To put that into perspective, around the same time in Europe, the Viking Age was coming to an end. Scandinavian sailors mostly explored coasts and rivers, occupying places already lived in. All they had to do was take over villages and farms nurtured by generations of native peoples. Polynesians, by contrast, entered uncharted seas no human had ever seen, where a thousand islands were scattered across 14 million square miles of some of the most dangerous waters on Earth. Every time they discovered a new island, they had to build their lives from scratch, having brought with them people, cultivated plants like yams and taro, and breeding pigs, dogs and chickens. In the eighteenth century Captain Cook recorded ocean-going canoes as long as a classical Greek trireme or his own Endeavour – with two hulls and crews to match. There have never been more accomplished or daring seafarers.
Where the archaeologists part from traditional ideas about this great diaspora, is with what happened next. And that, they say, means seeing Easter Island in a new light.

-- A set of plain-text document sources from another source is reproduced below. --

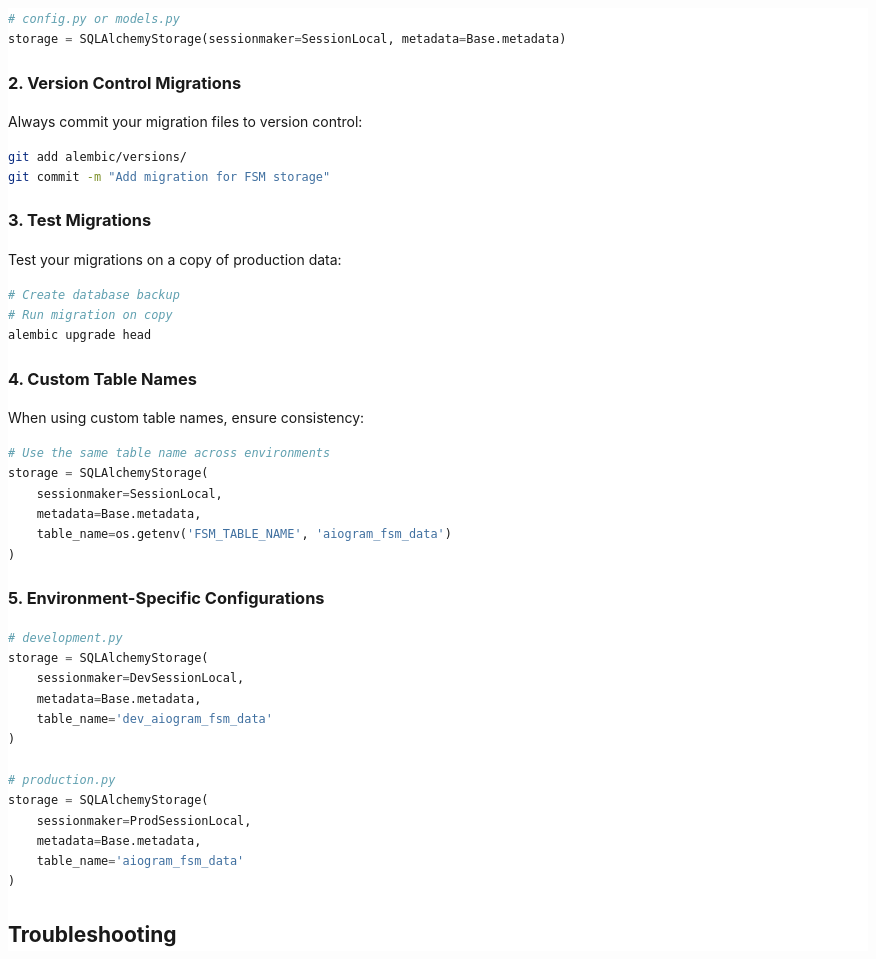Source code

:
 ```python
# config.py or models.py
storage = SQLAlchemyStorage(sessionmaker=SessionLocal, metadata=Base.metadata)
```

### 2. Version Control Migrations
Always commit your migration files to version control:

```bash
git add alembic/versions/
git commit -m "Add migration for FSM storage"
```

### 3. Test Migrations
Test your migrations on a copy of production data:

```bash
# Create database backup
# Run migration on copy
alembic upgrade head
```

### 4. Custom Table Names
When using custom table names, ensure consistency:

```python
# Use the same table name across environments
storage = SQLAlchemyStorage(
    sessionmaker=SessionLocal,
    metadata=Base.metadata,
    table_name=os.getenv('FSM_TABLE_NAME', 'aiogram_fsm_data')
)
```

### 5. Environment-Specific Configurations

```python
# development.py
storage = SQLAlchemyStorage(
    sessionmaker=DevSessionLocal,
    metadata=Base.metadata,
    table_name='dev_aiogram_fsm_data'
)

# production.py
storage = SQLAlchemyStorage(
    sessionmaker=ProdSessionLocal,
    metadata=Base.metadata,
    table_name='aiogram_fsm_data'
)
```

## Troubleshooting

It had long been thought that after it was discovered, it was on its own. Too distant from the colonising islands for frequent return journeys, it had no close neighbours. Other islands tend to belong to large groups, like Hawai'i, which officially has 137 islands, and whose population grew to half a million or more with hereditary kings and priests and full-time armies. Rapa Nui was seen as a backwater.

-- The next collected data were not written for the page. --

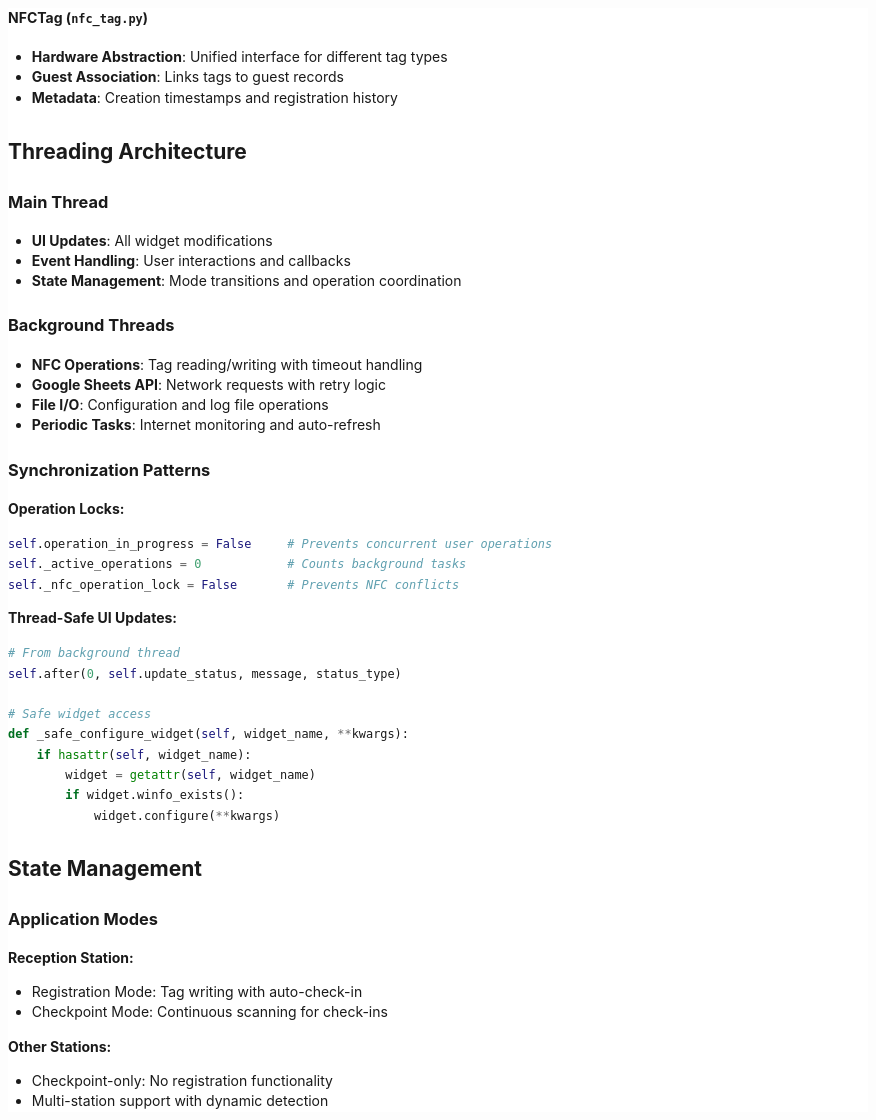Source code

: #### NFCTag (`nfc_tag.py`)
- **Hardware Abstraction**: Unified interface for different tag types
- **Guest Association**: Links tags to guest records
- **Metadata**: Creation timestamps and registration history

## Threading Architecture

### Main Thread
- **UI Updates**: All widget modifications
- **Event Handling**: User interactions and callbacks
- **State Management**: Mode transitions and operation coordination

### Background Threads
- **NFC Operations**: Tag reading/writing with timeout handling
- **Google Sheets API**: Network requests with retry logic
- **File I/O**: Configuration and log file operations
- **Periodic Tasks**: Internet monitoring and auto-refresh

### Synchronization Patterns

**Operation Locks:**
```python
self.operation_in_progress = False     # Prevents concurrent user operations
self._active_operations = 0            # Counts background tasks
self._nfc_operation_lock = False       # Prevents NFC conflicts
```

**Thread-Safe UI Updates:**
```python
# From background thread
self.after(0, self.update_status, message, status_type)

# Safe widget access
def _safe_configure_widget(self, widget_name, **kwargs):
    if hasattr(self, widget_name):
        widget = getattr(self, widget_name)
        if widget.winfo_exists():
            widget.configure(**kwargs)
```

## State Management

### Application Modes

**Reception Station:**
- Registration Mode: Tag writing with auto-check-in
- Checkpoint Mode: Continuous scanning for check-ins

**Other Stations:**
- Checkpoint-only: No registration functionality
- Multi-station support with dynamic detection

Or perhaps not. Not long after the initial ocean colonisation, Islanders throughout the south-eastern Pacific started to build impressive temple-like constructions known as marae. These were old ritual spaces newly monumentalised in stone, with paved platforms and small standing megaliths. According to the new study, the idea for these marae originated in Easter Island, where power struggles in a growing population stimulated by contacts with other communities were creating a divided society.
These contacts were with both other Polynesians to the west, and South Americans to the east. As well as the wide spread of complex marae, another consequence of this was the adoption of the sweet potato, a continental American crop, as a staple food across the Pacific. On Easter Island the changes ultimately led to the carving of enormous statues in human form. This probably began as a common Polynesian practice of shaping figures from tree trunks, which was later transferred to stone: at one place on the island is a great outcrop of volcanic tuff, unusually soft and easy to shape, and now a hollowed-out mass of statue quarries. Like the marae, the idea for these statues was then carried to the west, but only to the nearest islands, such as the Marquesas, and on a much-reduced scale.
I'm familiar with Polynesian archaeology, and much of this argument feels realistic. There is recent evidence from human DNA to support the idea that Easter Islanders had contact with peoples both to west and east. However, that does not mean, it seems to me, that South Americans ever managed to reach Easter Island, as some researchers claim. The DNA links could easily have come from Polynesians travelling to South America and back. And there is otherwise no evidence of early Americans reaching the wider Pacific.
Nonetheless, the reminder that Easter Island and its people were part of a wider whole is timely. In late June this year, the Hōkūle'a, a modern replica of an ancient ocean-going canoe, reached Tahiti from Hawai'i. After circling the entire Pacific, it hopes to arrive in Rapa Nui in 2028. The modern journey is remarkable. Centuries ago, such voyaging was even more so.